No sé si habréis reflexionado mucho esta pasada noche sobre a quién votar. La campaña electoral ha supuesto un empacho emocional –no tanto ideológico— que ha dejado fritos a dudosos e indecisos. Quién se haya acostado soñando con la jeta de algún candidato habrá pasado de la pesadilla a la fantasía inconfesable a lo largo del ciclo onírico.
Al despertar, si todavía no tiene claro el voto y el dinosaurio de la duda sigue allí, hará malabarismos mentales entre una botella de champagne, un zumo de remolacha o un Bloody Mary, para sentirse un libre pensador de la Atenas de Pericles; y marchará tambaleándose a la mesa del colegio donde depositará el voto que le permite creer que puede cambiar las cosas a mejor o a menos malo, como aseguran que es la virtud del sistema democrático.
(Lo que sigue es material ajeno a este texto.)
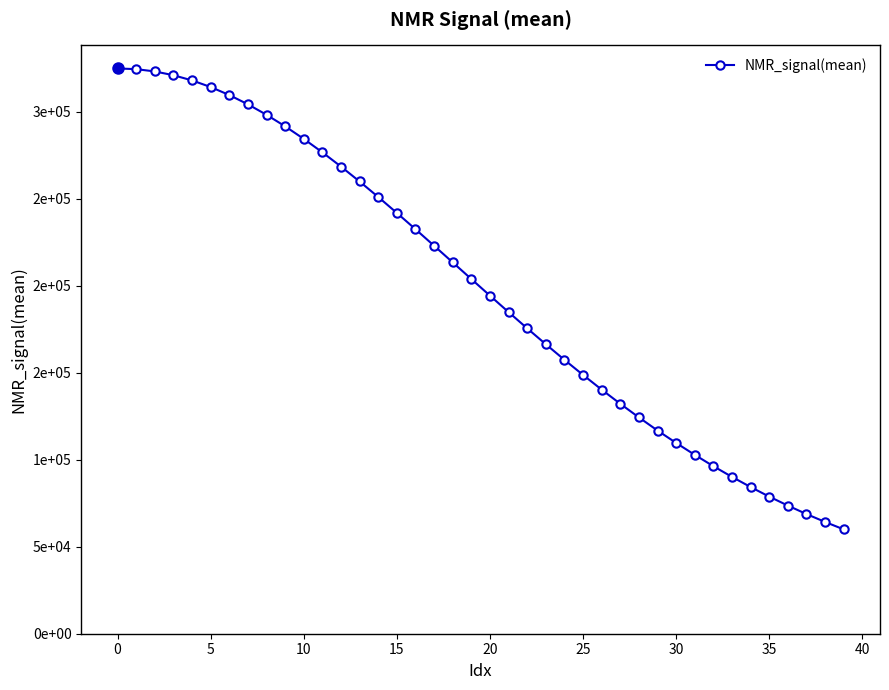

Does the chart have visible grid lines?

No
Los cínicos de la escuela de Diógenes posiblemente votarán en blanco, con la sola ilusión de que, sea quien sea el ganador, les dejen seguir tomando el sol. Tanto los creyentes emocionados como los vulgares mercenarios que se casan con un partido o un candidato en cuestión, votarán convencidos y harán proselitismo en la cola. Los hay que votarán con la cabeza, con el bolsillo, con la bragueta o con el corazón, según sea su orden moral o expectativas ondulantes. Pero los dudosos que todavía no saben qué hacer, llevarán más de una papeleta en la mano temblante y, una vez ante la urna, esperarán la súbita iluminación que guíe su disputadísimo voto.
Naturalmente que hay mucho en juego y una alta participación garantiza que luego se exija más a los que mandan. Ojalá que los indecisos acierten y España gane.